Somos la locura enloquecida

Moisés S. Palmero Aranda
11:00 • 28 ago. 2019


Las motos de agua se han convertido en un grave problema de seguridad y tranquilidad en nuestras playas y a mí solo me viene a la cabeza Moby Dick. Ya sé que mezclar churras y merinas no conlleva ningún beneficio, pero ha coincidido en el tiempo que estuviese releyendo la novela de Herman Melville y presenciase un suceso que favoreciese la relación de ideas.


Hace unas semanas, frente a la piscifactoría de Aguadulce, tres motos de agua y dos pequeñas embarcaciones con grandes y ruidosos motores persiguieron, acosaron y pusieron en peligro la vida de un grupo de delfines mulares. Evidentemente no pretendían darles caza para obtener el “esperma” tan codiciado en los balleneros del siglo XIX, pero la escena me recordó, salvando las distancias, a la que había leído la noche anterior y que hemos visto en diferentes películas. 


Por unos segundos vi al Capitán Ahab, a Queequeg y Starbuck, remando en sus balleneras para dar caza a los cachalotes que nadaban libre y pacíficamente. En ambas escenas los participantes debían intuir, adelantarse a los movimientos de los cetáceos para ponerse lo más cerca posible. Unos para lanzar su arpón de manera certera, otros para lograr la foto con la que presumir en sus redes sociales. Ambos grupos poniendo su vida en peligro, unos por dinero, otros por notoriedad.



Si Herman Melville levantase la cabeza preguntaría sorprendido qué es una moto, y luego más fascinado aún exclamaría ¡en el agua!, pero estoy seguro que no se sorprendería demasiado de la relación que se produjo en mi cabeza, porque estará curado de espanto ante tantas hipótesis y explicaciones que se han lanzado de lo que quería transmitir en su novela.


Quizás eso sea lo maravilloso de la literatura, que en el mismo texto, en la misma historia, cada uno de nosotros encontramos una simbología diferente.



Moby Dick para muchos es solo una historia de aventuras, fruto de las experiencias como marino, como tripulante de un ballenero, de su autor. Para otros esa es solo la capa superficial bajo la que se esconde un entramado simbólico donde ninguna palabra, o nombre de los personajes, o sus lugares de procedencia, están elegidos al azar.
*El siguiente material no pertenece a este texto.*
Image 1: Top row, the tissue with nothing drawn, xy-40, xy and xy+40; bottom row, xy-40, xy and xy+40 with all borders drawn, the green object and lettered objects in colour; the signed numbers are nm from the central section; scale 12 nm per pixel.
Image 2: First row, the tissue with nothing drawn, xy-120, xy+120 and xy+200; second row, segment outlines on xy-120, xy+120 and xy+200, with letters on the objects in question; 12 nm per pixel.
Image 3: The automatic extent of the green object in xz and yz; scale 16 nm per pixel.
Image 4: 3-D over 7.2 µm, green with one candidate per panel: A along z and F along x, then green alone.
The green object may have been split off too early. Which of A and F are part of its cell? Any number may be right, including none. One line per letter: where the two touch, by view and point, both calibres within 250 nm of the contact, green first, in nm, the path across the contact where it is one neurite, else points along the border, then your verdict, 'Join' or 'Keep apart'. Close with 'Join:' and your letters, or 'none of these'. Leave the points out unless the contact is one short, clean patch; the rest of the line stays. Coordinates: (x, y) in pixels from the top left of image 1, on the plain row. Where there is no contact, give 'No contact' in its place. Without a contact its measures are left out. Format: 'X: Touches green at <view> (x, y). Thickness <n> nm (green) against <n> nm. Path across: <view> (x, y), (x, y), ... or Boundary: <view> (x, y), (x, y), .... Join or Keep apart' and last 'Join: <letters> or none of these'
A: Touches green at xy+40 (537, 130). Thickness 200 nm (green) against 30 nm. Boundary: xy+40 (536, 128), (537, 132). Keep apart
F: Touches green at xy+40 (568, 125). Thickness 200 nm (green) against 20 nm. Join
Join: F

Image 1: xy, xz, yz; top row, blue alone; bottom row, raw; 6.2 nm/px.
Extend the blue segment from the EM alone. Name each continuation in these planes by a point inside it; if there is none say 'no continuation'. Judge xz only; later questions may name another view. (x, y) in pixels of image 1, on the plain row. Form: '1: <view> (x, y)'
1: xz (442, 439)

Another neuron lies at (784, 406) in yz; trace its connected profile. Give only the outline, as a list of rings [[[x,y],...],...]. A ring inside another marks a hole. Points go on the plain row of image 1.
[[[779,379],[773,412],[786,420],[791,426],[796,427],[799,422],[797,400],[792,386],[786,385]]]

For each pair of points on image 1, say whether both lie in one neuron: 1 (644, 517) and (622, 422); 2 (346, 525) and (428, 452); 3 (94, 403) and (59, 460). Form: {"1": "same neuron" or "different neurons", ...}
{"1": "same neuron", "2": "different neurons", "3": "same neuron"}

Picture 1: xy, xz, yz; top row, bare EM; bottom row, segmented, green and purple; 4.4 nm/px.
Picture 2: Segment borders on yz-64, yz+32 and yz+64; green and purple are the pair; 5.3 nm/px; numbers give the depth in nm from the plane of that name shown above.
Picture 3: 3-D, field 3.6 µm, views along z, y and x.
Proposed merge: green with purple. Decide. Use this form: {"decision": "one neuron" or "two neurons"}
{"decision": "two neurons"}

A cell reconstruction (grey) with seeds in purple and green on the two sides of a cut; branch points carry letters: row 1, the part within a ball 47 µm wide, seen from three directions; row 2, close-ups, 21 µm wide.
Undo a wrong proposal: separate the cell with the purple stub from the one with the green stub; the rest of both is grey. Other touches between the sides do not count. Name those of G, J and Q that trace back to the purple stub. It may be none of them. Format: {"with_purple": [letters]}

Una historia de venganza, de poder, de rencor, representados en el Capitán Ahab que en un momento de su locura reflexiona: “Lo que he osado, he querido y lo que he querido, haré. Soy la locura enloquecida. ¡Esa locura salvaje que solo tiene serenidad para comprenderse a sí misma”


Esa frase recoge toda nuestra existencia y las motos de agua se han convertido en otro ejemplo más de la necedad del ser humano, que por el solo hecho de poder hacer algo lo hace, sin valorar las consecuencias que conllevará. Con esas palabras del Capitán del Pequod podemos explicar el cambio climático, la violencia de género, el problema de los refugiados o cualquier otra barbaridad de la que hacemos gala a diario en nuestro planeta.



Somos capaces de, por una obsesión, poner la vida de todos en peligro sin importarnos nada, de luchar sabiendo que perderemos, de ponernos a sesenta kilómetros por hora sobre la superficie del agua sin importarnos el daño que podamos hacer. Como le pide Pip al poderoso Dios Blanco cuando asustado por una borrasca se esconde bajo el molinete de proa”


¡Protégenos contra todos los hombres que no tienen corazón para sentir miedo!”

Ante la locura de un hombre solo nos queda la regulación, las normas, y sobre todo, hacer que se cumplan. Ante los inconscientes, los insensatos y los poco cívicos que presumen de hombría sobre las motos de agua, solo nos queda exigir que se cumpla la legislación. No hace falta hacer leyes nuevas, solo necesitamos que se cumplan. No se puede permitir que cualquiera que pague la tarifa pueda alquilar una moto de agua presentando solo el DNI, ni circular a menos de 200 metros de la orilla, ni salir de sus circuitos establecidos sin monitores que controlen la testosterona de los valientes. 


No hay que esperar hasta pararlos en alta mar, hay que visitar los puertos desde donde salen y comprobar que cumplen con todos los requisitos establecidos por la normativa.


Después, ante la desgracia, con agachar la cabeza y pedir perdón nos bastará, y melancólicamente podremos recitar las palabras con las que termina Moby Dick: “Luego se hundió todo y el enorme sudario del mar siguió fluyendo como había fluido cinco mil años antes”.